The situation here presented is generally similar to that in Bonne Bell, Inc., v. Lanolin Plus Cosmetics, Inc., 202 F. 2d 790, 791, 40 C.C.P.A., Patents, 891, which involved the trademark "Plus 30" for a cosmetic cream. It was held by the Patent Office tribunals that the mark was descriptive since it "`would indicate to purchasers that the product is particularly designed for use by women over thirty years of age.'" This court, however, reversed that holding as "going far beyond even a most liberal expansion of the statute" with respect to descriptiveness.
Another case in point is Triangle Publications v. Rohrlich, 167 F.2d 969, in which it was held by the United States Court of Appeals, Second Circuit, that the trademark "Seventeen" was not descriptive of a magazine devoted to teen-age fashions.

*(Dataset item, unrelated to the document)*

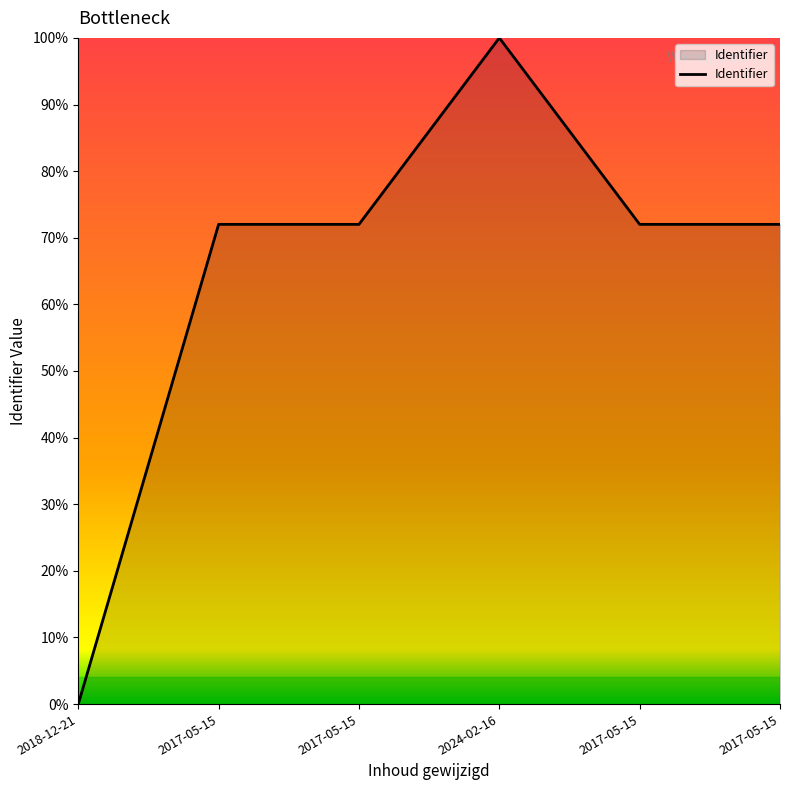

How many distinct data groups are displayed?

1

The distinction between trademarks which are descriptive of the goods to which they are applied, and those which are merely suggestive, is not always easy to make, and depends to a great extent on the circumstances of the particular case involved. In the instant case "Christmas Club" clearly is not descriptive of the physical properties of appellee's magazine, and, in our opinion, is not descriptive of the contents thereof and, while there is a certain relationship between the words "Christmas Club" and the manner in which the magazine is used by appellee, we consider that relationship to be too remote to justify a holding that the words are descriptive.
We are, moreover, in agreement with the finding of the Assistant Commissioner that the record does not show facts from which it can be properly presumed that appellant has been or will be damaged by the registration here involved. The house attorney for appellant, James M. Votova, testified that appellant did not publish any periodical in its Christmas Club department, and there is nothing to show that it intends to do so in the future. Appellant and appellee, therefore, are not in competition so far as the publication of any periodical is concerned. Moreover, as pointed out by the Assistant Commissioner, appellee's trademark cannot prevent appellant from publishing a periodical or from using the words "Christmas Club" therein in their ordinary, non-trademark sense. The involved registration would at most merely prevent the use of "Christmas Club" as the title of such a periodical, and upon the facts presented it is not thought that this could result in damage to appellant. In that condition it seems proper to note that prior to the filing of appellant's petition for cancelation, appellee's registration had been in effect for more than twenty-five years, and that appellant had had actual notice of the existing registration for approximately thirteen or fourteen years without any damage having been alleged.
The decision of the Assistant Commissioner is affirmed.
JACKSON, Judge, retired, recalled to participate herein in place of COLE, Judge, absent because of illness.